'''
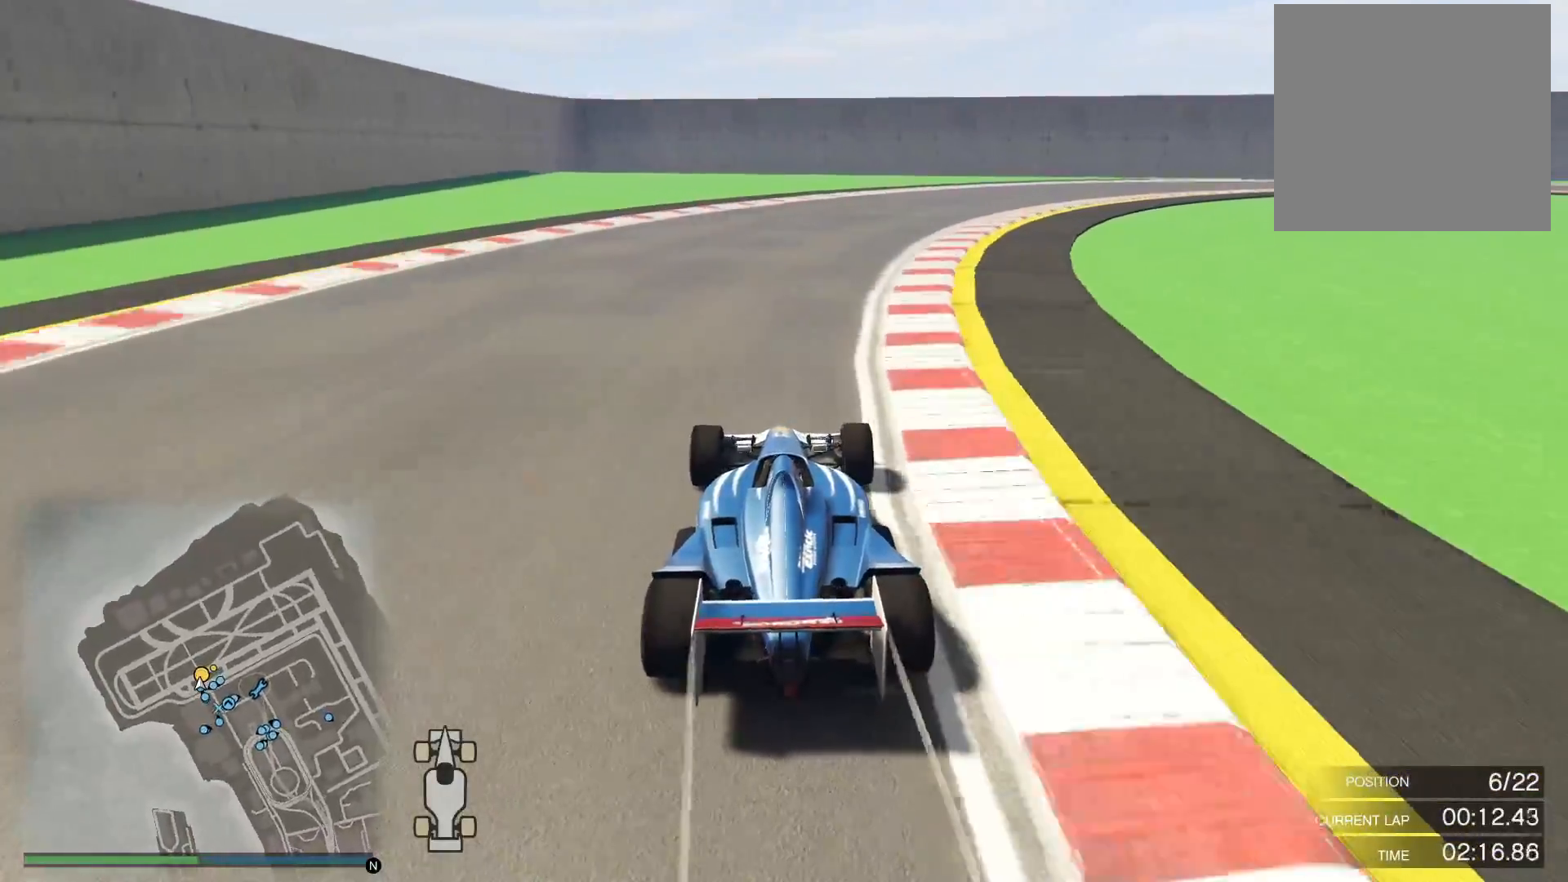
{"buttons": ["R2"], "left_stick": "right", "right_stick": "down-right", "events": []}
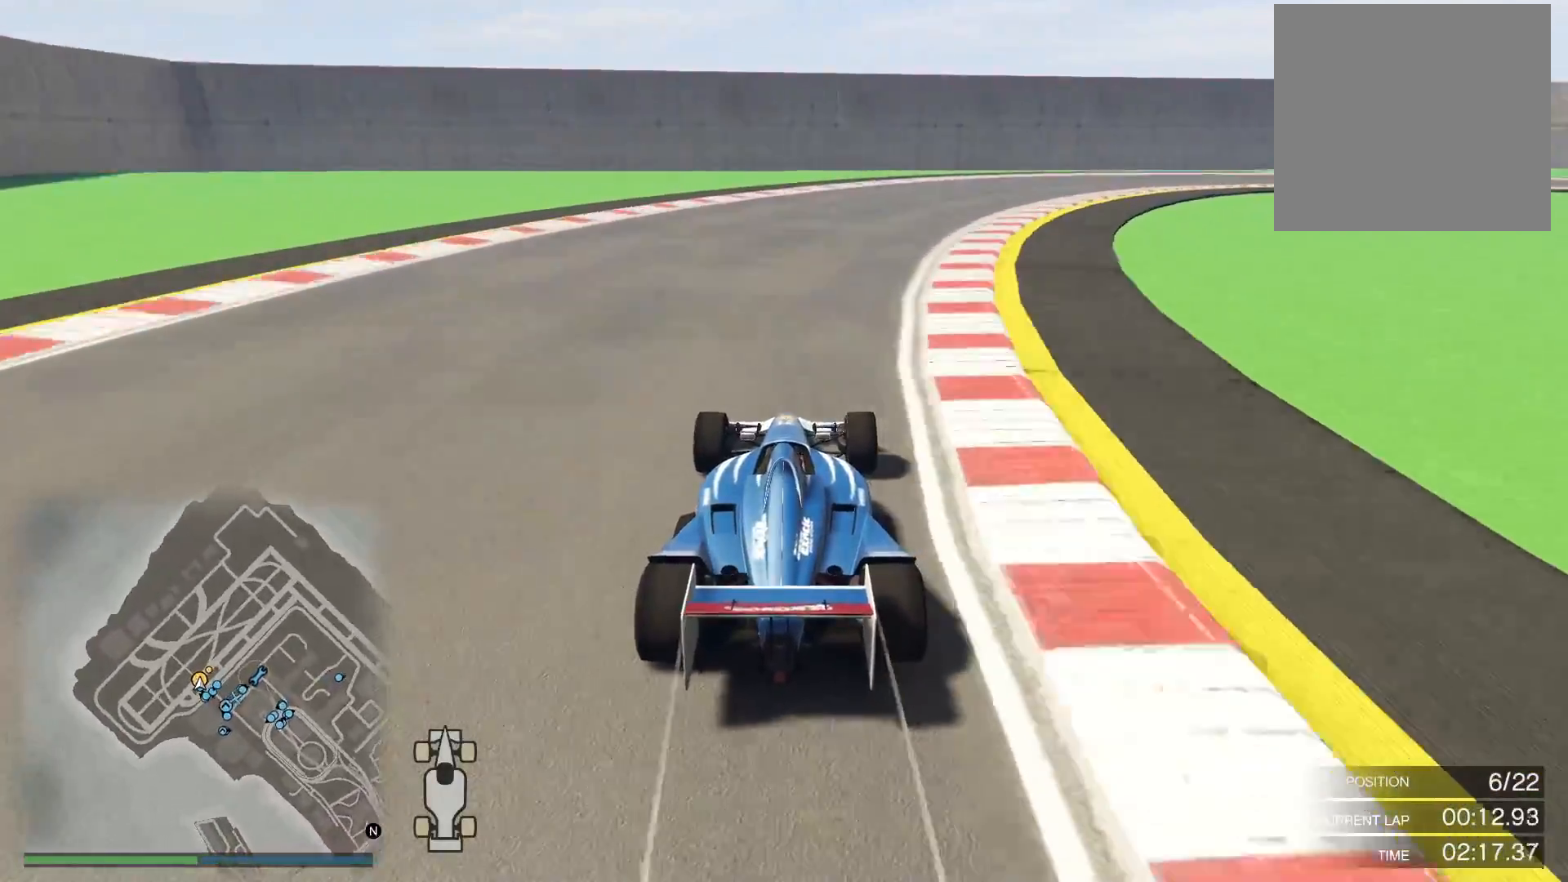
{"buttons": ["R2"], "left_stick": "right", "right_stick": "down-right", "events": []}
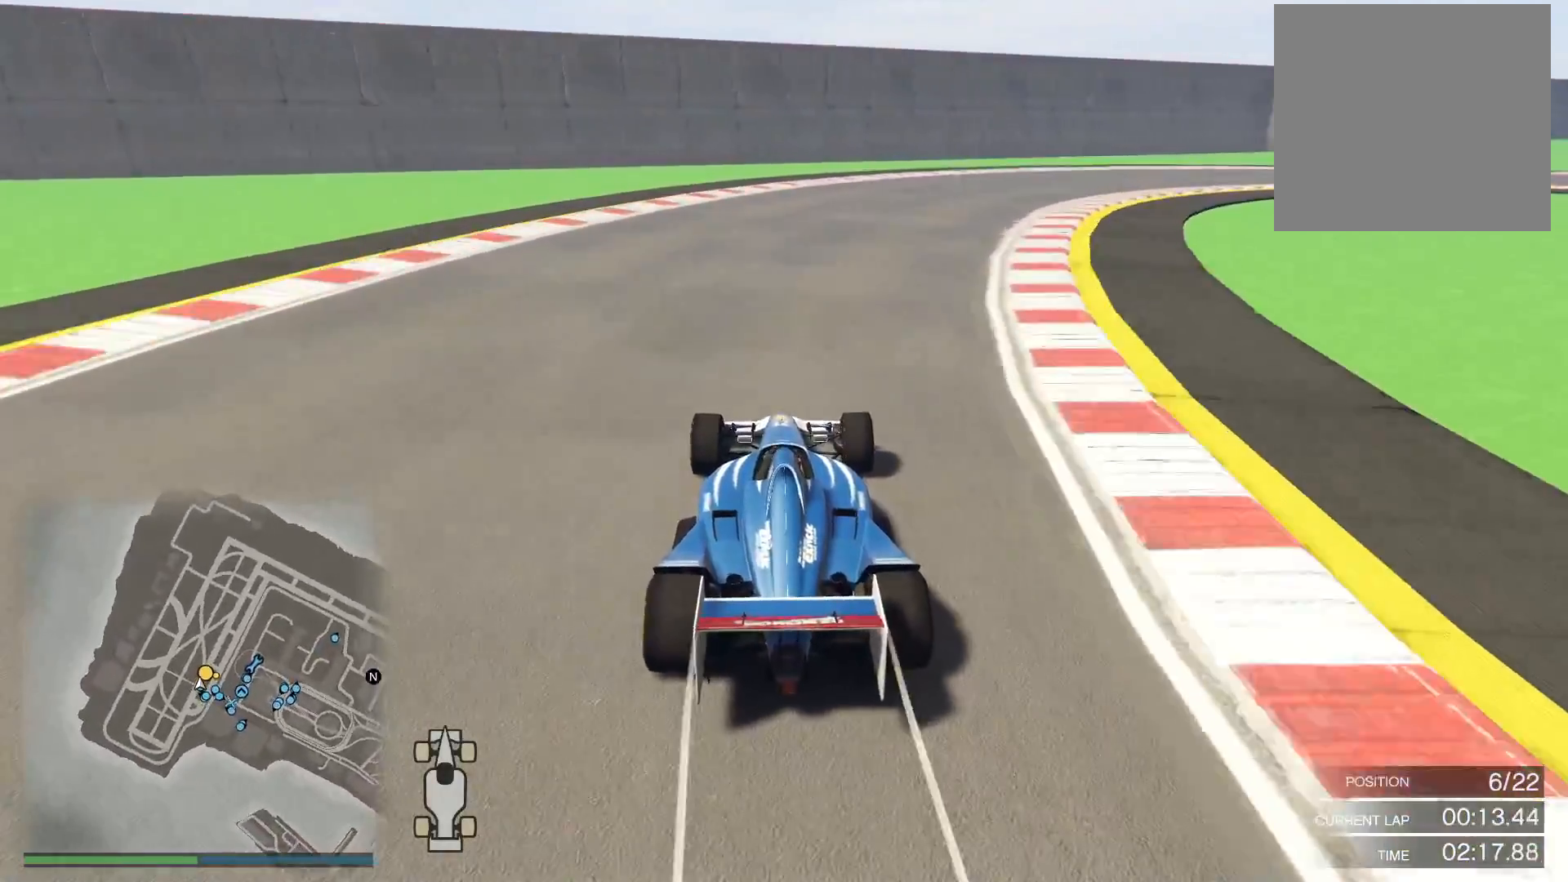
{"buttons": ["R2"], "left_stick": "right", "right_stick": "down-right", "events": []}
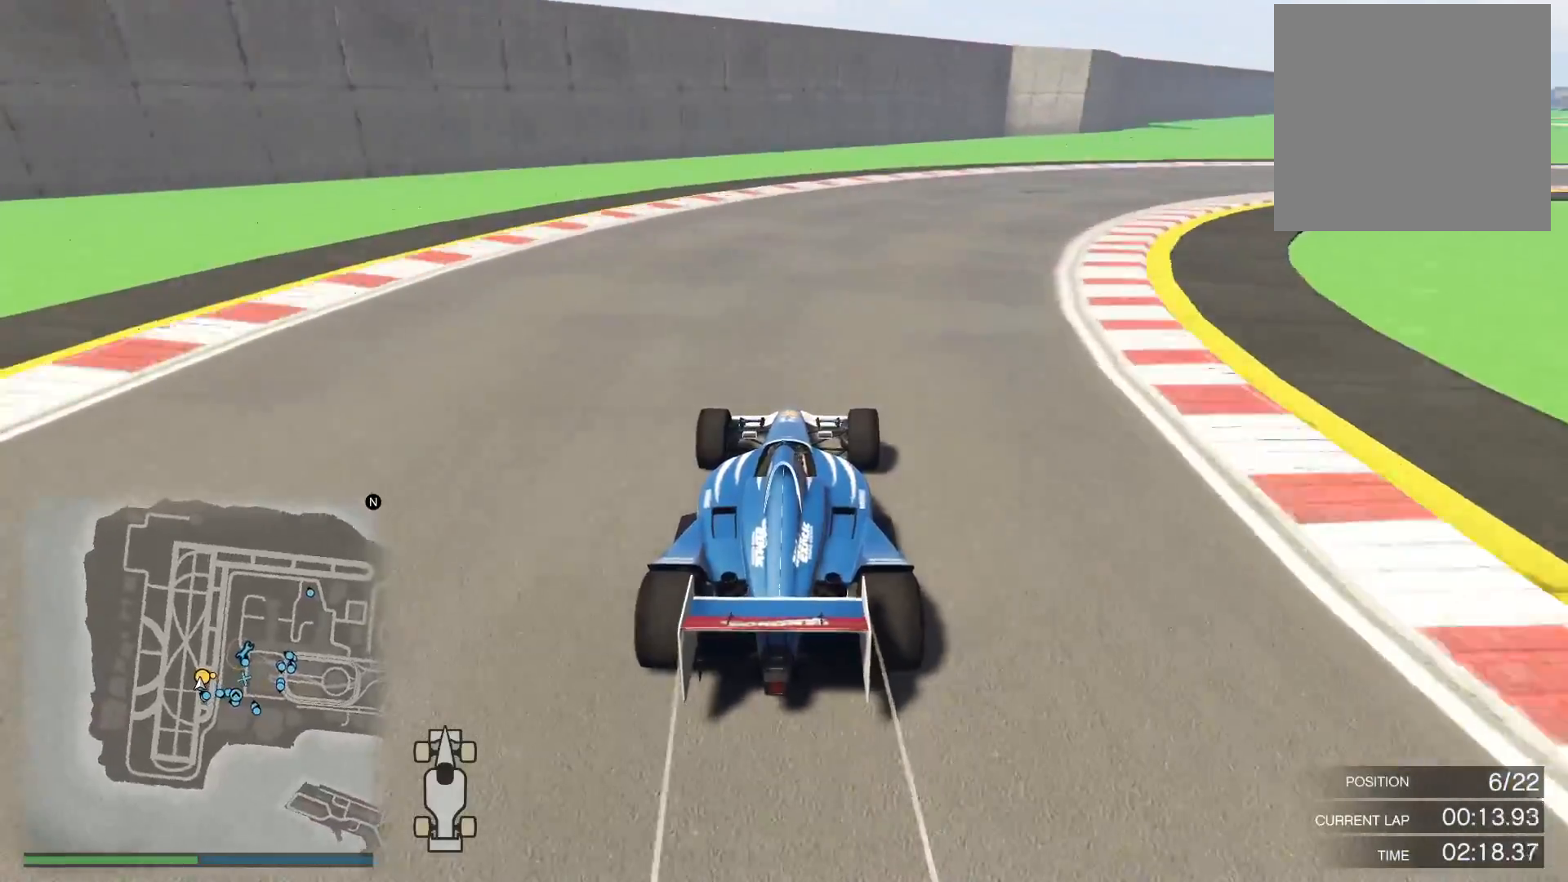
{"buttons": ["R2"], "left_stick": "right", "right_stick": "down-right", "events": []}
'''
- Exercise -
Would you write out all of the data exactly as it stands, without the pictures?

- Exercise response -
{"buttons": ["R2"], "left_stick": "right", "right_stick": "down-right", "events": []}
{"buttons": ["R2"], "left_stick": "right", "right_stick": "down-right", "events": []}
{"buttons": ["R2"], "left_stick": "right", "right_stick": "down-right", "events": []}
{"buttons": ["R2"], "left_stick": "right", "right_stick": "down-right", "events": []}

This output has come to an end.